This is from Casella and Berger's Statistical Inference:
Definition: A statistic $T(\mathbf{X})$ is a sufficient statistic for $\theta$ if the conditional distribution of the sample $\mathbf{X}$ given the value of $T(\mathbf{X})$ does not depend on $\theta$.
In the discrete case,
Let $t$ be a possible value of $T(\mathbf{X})$ , that is, a value such that $P_\theta(T(\mathbf{X}) = t) > 0$. We wish to consider the conditional probability $P_\theta(\mathbf{X} = \mathbf{x}|T(\mathbf{X}) = t)$. If $\mathbf{x}$ is a sample point such that $T(\mathbf{x}) \neq t$, then clearly, $P_\theta(\mathbf{X} = \mathbf{x}|T(\mathbf{X}) = t) = 0$. Thus, we are interested in $P(\mathbf{X} = \mathbf{x}|T(\mathbf{X}) = T(\mathbf{x}))$. By the definition, if $T(\mathbf{X})$ is a sufficient statistic, this conditional probability is the same for all values of $\theta$ so we have omitted the subscript.
This is the part I'm having trouble with:
A sufficient statistic captures all the information about $\theta$ in this sense. Consider Experimenter 1, who observes $\mathbf{X} = \mathbf{x}$ and, of course, can compute $T(\mathbf{X} = T(\mathbf{x})$. To make an inference about $\theta$, he can use the information that $\mathbf{X} = \mathbf{x}$ and $T(\mathbf{X}) = T(\mathbf{x})$. Now consider Experimenter 2, who is not told the value of $\mathbf{X}$ but only that $T(\mathbf{X}) = T(\mathbf{x})$. Experimenter 2 knows $P(\mathbf{X} = \mathbf{y}|T(\mathbf{X}) = T(\mathbf{x}))$, a probability distribution on $A_{T(\mathbf{x})} = \{\mathbf{y}: T(\mathbf{y}) = T(\mathbf{x})\}$, because this can be computed from the model with knowledge of the true value of $\theta$.
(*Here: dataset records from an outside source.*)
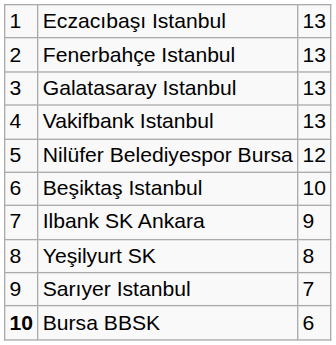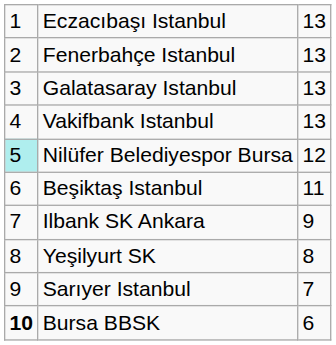Nilüfer Belediyespor Bursa | column 1: no background -> paleturquoise background
Beşiktaş Istanbul | column 3: 10 -> 11
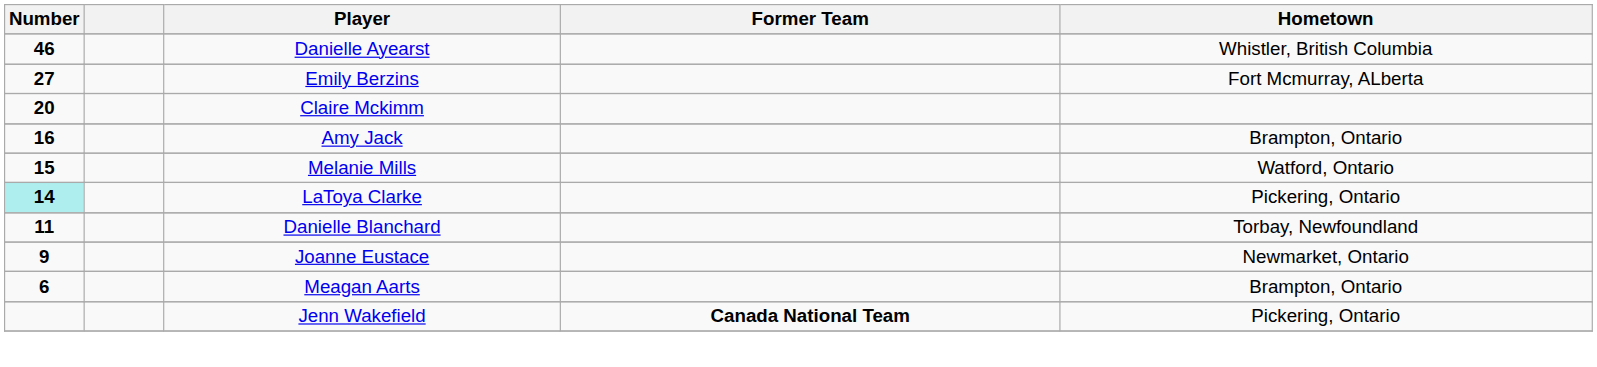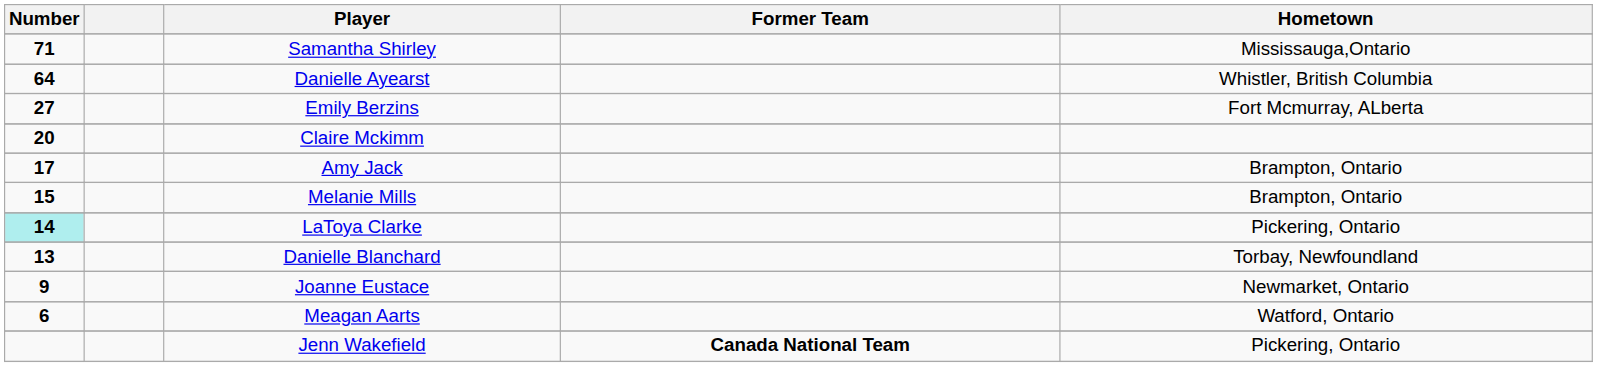+ row: 71 | Samantha Shirley | Mississauga,Ontario
Danielle Ayearst | Number: 46 -> 64
Amy Jack | Number: 16 -> 17
Melanie Mills | Hometown: Watford, Ontario -> Brampton, Ontario
Danielle Blanchard | Number: 11 -> 13
Meagan Aarts | Hometown: Brampton, Ontario -> Watford, Ontario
So far, so good. But below, what exactly is this random variable $\mathbf{Y}$? I'm having trouble unraveling why exactly this conclusion means that Experimenter 2 has the same information that Experimenter 1 has regarding the parameter $\theta$. I apologize for not framing my question better -- I'm just quite confused by the point the author is trying to make in the paragraph below. I will update with an edit if I can clarify my question further.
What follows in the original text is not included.